Negro Leagues star Sam Jethroe remains the oldest player to ever win a Rookie of the Year award in Major League Baseball after breaking the @Braves franchise's color barrier in 1950.#NegroLeagues100 pic.twitter.com/RZMBuI5B2I
— Bally Sports: Braves (@BravesOnBally) August 21, 2020
9. On Jackie Robinson Day, paying tribute to Sam Jethroe
Today is the 17th Jackie Robinson Day and every year since 2009, his No. 42 has been worn on this day to commemorate the anniversary of the Hall of Famer’s debut with the Dodgers. But often lost in the celebration of what Robinson meant to breaking the sport’s color barrier is those who would go on to do so for the rest of MLB’s teams. For the Braves, that was Sam Jethroe, who played his first game April 18, 1950, going 2-for-4 with a home run in the franchise’s Boston days en route to becoming the oldest Rookie of the Year to date at 33. Of note, he would also hit the last grand slam in Boston Braves history, coming June 8, 1952 against the Cubs. Nicknamed “The Jet,” Jethroe led the majors with 35 steals in each of his first two seasons and Dodgers legend Don Newcombe, who played with Jethroe in Montreal, called him “the fastest human being I have ever seen.” Worth its weight considering Newcombe also played with Robinson and played against Willie Mays.
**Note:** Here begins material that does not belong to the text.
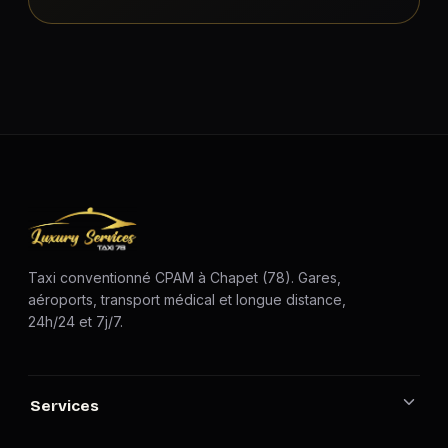
Taxi conventionné CPAM à Chapet (78). Gares,
aéroports, transport médical et longue distance,
24h/24 et 7j/7.
Services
It’s hard not to think what Jethroe would have done had he made it to MLB in his prime, and the travesty of a “tryout” with the Red Sox in 1945 — two years before Robinson’s Dodgers debut — that took a year to arrange and only happened due to the pressure of Boston city councilman Isadore Muchnick and Wendell Smith, the sports editor of the ‘Pittsburgh Courier,’ — considered the defining paper for African Americans — after the Red Sox had claimed they’d “never had a request for a try-out by a colored applicant.” Jethroe, Robinson and Marvin Freeman were scouted for all of 90 minutes. None of them were offered a contract.